Source material
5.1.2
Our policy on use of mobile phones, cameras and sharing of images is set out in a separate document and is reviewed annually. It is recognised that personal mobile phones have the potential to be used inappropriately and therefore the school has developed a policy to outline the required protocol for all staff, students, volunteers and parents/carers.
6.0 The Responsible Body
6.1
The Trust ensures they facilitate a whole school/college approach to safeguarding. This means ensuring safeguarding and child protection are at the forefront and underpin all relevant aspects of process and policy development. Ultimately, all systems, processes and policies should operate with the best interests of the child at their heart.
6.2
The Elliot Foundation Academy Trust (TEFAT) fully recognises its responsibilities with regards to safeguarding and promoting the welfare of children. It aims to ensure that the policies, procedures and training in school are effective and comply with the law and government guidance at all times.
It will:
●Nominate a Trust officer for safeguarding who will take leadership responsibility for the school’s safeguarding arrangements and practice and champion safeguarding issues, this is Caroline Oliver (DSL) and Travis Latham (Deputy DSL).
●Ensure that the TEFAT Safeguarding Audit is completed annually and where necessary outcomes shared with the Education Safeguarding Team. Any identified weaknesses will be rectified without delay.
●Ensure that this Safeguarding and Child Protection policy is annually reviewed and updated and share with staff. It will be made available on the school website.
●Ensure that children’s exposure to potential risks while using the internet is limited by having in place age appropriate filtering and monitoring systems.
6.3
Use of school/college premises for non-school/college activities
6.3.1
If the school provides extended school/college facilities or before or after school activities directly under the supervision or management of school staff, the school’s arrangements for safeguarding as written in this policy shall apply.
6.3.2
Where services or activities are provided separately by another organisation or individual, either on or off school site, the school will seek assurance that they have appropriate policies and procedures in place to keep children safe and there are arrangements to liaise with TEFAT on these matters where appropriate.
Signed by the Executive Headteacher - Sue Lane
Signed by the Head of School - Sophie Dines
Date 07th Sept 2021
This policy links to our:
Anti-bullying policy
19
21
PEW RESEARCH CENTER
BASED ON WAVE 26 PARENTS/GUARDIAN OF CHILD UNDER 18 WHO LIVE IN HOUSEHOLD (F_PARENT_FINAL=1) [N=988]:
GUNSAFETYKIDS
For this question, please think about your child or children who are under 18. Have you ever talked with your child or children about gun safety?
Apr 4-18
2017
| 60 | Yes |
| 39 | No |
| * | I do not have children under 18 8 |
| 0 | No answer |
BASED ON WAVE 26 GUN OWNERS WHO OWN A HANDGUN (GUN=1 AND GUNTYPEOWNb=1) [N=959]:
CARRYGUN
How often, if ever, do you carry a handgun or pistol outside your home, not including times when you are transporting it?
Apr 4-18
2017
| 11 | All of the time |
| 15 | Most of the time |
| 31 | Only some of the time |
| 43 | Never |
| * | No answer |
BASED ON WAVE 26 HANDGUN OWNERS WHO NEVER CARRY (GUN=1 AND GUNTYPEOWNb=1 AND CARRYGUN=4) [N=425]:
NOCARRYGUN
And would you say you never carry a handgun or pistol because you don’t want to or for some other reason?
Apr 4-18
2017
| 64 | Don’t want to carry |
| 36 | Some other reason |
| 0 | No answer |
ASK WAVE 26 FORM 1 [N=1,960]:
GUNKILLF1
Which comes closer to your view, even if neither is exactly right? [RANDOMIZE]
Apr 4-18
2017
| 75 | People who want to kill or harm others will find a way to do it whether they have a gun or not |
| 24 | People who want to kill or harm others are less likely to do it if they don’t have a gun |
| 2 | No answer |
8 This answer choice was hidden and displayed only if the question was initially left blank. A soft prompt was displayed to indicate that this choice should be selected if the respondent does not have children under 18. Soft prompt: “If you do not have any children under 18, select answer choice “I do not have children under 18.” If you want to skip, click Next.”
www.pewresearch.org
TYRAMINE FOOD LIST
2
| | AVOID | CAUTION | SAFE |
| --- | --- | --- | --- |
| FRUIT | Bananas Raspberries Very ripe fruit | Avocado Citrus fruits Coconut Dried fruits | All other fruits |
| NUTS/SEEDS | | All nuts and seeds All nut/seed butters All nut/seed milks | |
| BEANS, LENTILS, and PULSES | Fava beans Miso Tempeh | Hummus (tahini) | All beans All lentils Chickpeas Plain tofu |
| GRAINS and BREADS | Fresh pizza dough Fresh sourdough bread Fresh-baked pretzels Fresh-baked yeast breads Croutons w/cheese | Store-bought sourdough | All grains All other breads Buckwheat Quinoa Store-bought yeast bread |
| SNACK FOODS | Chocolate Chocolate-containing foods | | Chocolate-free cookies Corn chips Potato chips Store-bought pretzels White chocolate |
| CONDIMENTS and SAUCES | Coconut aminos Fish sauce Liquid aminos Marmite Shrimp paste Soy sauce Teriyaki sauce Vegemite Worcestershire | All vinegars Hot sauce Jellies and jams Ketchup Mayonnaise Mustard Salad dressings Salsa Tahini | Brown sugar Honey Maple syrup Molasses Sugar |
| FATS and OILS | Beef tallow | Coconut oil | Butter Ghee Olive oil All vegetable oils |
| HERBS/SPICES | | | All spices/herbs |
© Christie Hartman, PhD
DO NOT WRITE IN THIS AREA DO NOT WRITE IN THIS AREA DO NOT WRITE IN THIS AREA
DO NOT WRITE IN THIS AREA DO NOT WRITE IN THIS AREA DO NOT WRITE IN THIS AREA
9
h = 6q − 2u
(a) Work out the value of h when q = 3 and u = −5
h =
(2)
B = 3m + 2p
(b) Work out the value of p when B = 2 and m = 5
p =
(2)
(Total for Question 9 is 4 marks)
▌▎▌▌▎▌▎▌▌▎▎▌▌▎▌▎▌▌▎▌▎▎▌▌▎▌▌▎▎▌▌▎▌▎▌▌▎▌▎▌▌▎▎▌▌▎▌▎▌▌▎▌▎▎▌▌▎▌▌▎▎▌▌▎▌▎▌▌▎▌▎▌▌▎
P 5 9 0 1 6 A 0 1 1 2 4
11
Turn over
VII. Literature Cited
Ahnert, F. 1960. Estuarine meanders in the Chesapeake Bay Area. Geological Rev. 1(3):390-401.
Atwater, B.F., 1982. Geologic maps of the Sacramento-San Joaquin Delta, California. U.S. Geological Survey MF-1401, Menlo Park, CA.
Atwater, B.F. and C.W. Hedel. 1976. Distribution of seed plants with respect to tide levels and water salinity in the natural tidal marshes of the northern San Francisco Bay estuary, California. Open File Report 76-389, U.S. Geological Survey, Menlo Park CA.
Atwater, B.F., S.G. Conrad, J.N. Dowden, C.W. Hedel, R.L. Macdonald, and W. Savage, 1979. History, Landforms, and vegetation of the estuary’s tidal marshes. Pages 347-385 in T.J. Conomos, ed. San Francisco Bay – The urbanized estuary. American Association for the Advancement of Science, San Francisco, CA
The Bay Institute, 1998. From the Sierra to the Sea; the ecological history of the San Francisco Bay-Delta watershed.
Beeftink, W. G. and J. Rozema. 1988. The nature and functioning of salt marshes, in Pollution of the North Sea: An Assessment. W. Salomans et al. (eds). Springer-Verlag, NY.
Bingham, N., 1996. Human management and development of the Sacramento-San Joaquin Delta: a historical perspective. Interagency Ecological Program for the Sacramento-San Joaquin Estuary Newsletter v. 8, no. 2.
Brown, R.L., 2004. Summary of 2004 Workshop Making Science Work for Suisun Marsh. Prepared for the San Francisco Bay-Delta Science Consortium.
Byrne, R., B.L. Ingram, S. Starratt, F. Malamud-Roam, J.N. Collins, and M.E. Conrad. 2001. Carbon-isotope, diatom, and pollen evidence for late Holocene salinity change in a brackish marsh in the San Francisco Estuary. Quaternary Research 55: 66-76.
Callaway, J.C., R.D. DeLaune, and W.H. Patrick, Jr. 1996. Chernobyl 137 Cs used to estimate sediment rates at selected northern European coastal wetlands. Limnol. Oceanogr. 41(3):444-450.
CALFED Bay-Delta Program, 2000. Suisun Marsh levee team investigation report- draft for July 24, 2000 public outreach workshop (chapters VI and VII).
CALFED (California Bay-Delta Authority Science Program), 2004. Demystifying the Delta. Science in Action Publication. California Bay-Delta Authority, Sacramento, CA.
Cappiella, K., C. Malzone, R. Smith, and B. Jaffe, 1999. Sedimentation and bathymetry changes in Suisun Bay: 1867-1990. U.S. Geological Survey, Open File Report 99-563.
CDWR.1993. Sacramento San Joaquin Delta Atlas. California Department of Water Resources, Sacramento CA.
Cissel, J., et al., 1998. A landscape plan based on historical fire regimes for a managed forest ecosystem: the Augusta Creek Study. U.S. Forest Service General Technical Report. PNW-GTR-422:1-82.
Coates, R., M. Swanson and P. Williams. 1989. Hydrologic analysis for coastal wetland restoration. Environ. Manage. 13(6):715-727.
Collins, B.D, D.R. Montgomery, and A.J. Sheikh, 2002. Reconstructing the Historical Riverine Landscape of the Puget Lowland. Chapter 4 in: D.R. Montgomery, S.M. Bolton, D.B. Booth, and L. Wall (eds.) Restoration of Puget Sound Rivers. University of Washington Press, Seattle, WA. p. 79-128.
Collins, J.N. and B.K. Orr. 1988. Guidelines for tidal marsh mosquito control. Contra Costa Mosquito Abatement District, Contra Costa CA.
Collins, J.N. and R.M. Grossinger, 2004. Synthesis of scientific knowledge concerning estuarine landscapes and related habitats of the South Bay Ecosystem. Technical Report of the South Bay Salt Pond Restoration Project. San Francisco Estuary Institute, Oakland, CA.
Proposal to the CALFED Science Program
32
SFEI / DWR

Activity
If a line above holds "CALFED", count it; say how many such lines there are and nothing else.

Solution to this task
3